____ Texte de la page
Fun fact : développer un jeu prend du temps
Mais comment pourrait-il en être autrement, puisque Pokémon s’efforce à enchaîner les jeux comme si la série allait instantanément tomber dans l’oubli en faisant une pause ? Le résultat n’était pas très dur à deviner dès la première bande-annonce pour la 9G, et c’est évidemment ce qui s’est passé. Il aurait fallu des mois, voire même des années de développement pour que sorte un jeu poli, stable, bref digne d’être vendu au prix fort. Au lieu de ça, la marche forcée continue, les jeux s’enchaînent tous les deux ans, et tant pis.
Si même Call of Duty a réussi à briser son cycle de sortie annuelle, Pokémon doit pouvoir prendre le temps de respirer. D’autant plus qu’on ne parle pas d’un petit studio qui risquerait de se mettre dans le rouge sans sortir de jeu de la série principale. Et vraiment, au pire du pire, meubler avec des spin-offs confiés à d’autre studio comme pour Diamant Étincelant et Perle Scintillante.
________
▶ Tâche à réaliser 1
D'après le texte de la page, à quel rythme les jeux Pokémon s'enchaînent-ils ?
Le texte de la page et les lignes qui suivent proviennent de sources différentes.
____ Données à exploiter
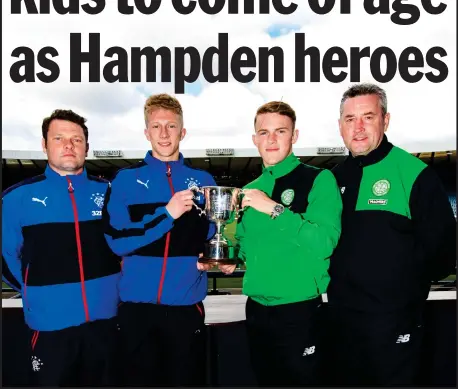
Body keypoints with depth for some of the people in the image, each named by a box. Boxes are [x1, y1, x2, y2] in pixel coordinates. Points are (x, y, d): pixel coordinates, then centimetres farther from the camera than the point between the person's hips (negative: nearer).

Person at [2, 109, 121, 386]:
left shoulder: (108, 192, 1)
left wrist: (106, 283, 7)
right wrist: (39, 293, 7)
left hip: (105, 320, 3)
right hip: (51, 324, -2)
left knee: (105, 382, 20)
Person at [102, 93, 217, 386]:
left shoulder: (203, 181, 5)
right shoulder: (125, 180, 0)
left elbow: (215, 237, 14)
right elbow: (117, 240, -11)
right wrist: (167, 213, -17)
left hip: (187, 305, 1)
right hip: (138, 304, -1)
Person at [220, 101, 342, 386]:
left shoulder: (318, 179, -8)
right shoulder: (249, 191, 9)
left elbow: (325, 242, -21)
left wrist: (274, 209, -23)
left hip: (299, 311, -5)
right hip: (257, 310, 6)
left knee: (301, 380, 10)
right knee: (266, 380, 19)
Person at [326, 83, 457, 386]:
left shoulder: (414, 174, -11)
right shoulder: (335, 178, 6)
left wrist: (404, 289, -7)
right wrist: (334, 285, 3)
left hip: (392, 323, -5)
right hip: (341, 319, 6)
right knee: (347, 380, 20)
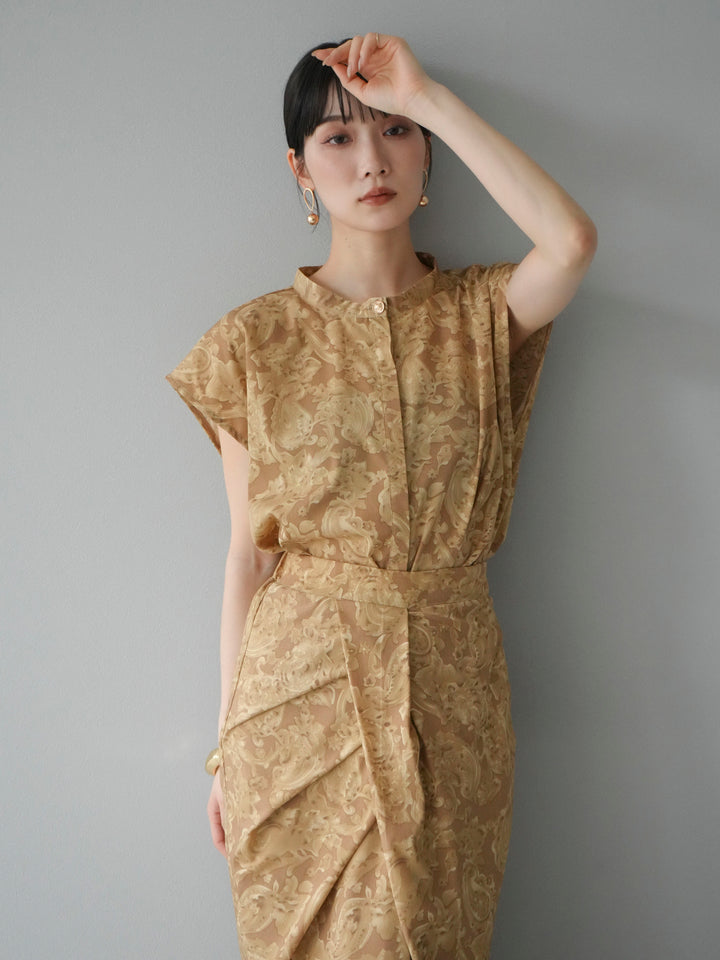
________
▶ Tâche à réaliser 2
Remettez à l'échelle toutes les lignes de points clés corporels ci-dessus en les reproduisant intégralement, consignes comprises, mais en multipliant par 0,55 chaque nombre des triplets de points clés (coordonnées x et y, puis profondeur), arrondi à l'entier le plus proche, les demis étant arrondis vers le haut. N'incluez pas les images dans votre réponse.

▶ Votre réponse 1
Tous les deux ans.

▶ Votre réponse 2
Body keypoints with depth for some of the people in the image, each named by a box. Boxes are [x1, y1, x2, y2] in pixel coordinates. Points are (x, y, d): pixel coordinates, then centimetres farther from the camera than the point between the person's hips (negative: nearer).

Person at [2, 109, 121, 386]:
left shoulder: (59, 106, 1)
left wrist: (58, 156, 4)
right wrist: (21, 161, 4)
left hip: (58, 176, 2)
right hip: (28, 178, -1)
left knee: (58, 210, 11)
Person at [102, 93, 217, 386]:
left shoulder: (112, 100, 3)
right shoulder: (69, 99, 0)
left elbow: (118, 130, 8)
right elbow: (64, 132, -6)
right wrist: (92, 117, -9)
left hip: (103, 168, 1)
right hip: (76, 167, -1)
Person at [220, 101, 342, 386]:
left shoulder: (175, 98, -4)
right shoulder: (137, 105, 5)
left elbow: (179, 133, -12)
left wrist: (151, 115, -13)
left hip: (164, 171, -3)
right hip: (141, 171, 3)
left knee: (166, 209, 6)
right knee: (146, 209, 10)
Person at [326, 83, 457, 386]:
left shoulder: (228, 96, -6)
right shoulder: (184, 98, 3)
left wrist: (222, 159, -4)
right wrist: (184, 157, 2)
left hip: (216, 178, -3)
right hip: (188, 175, 3)
right knee: (191, 209, 11)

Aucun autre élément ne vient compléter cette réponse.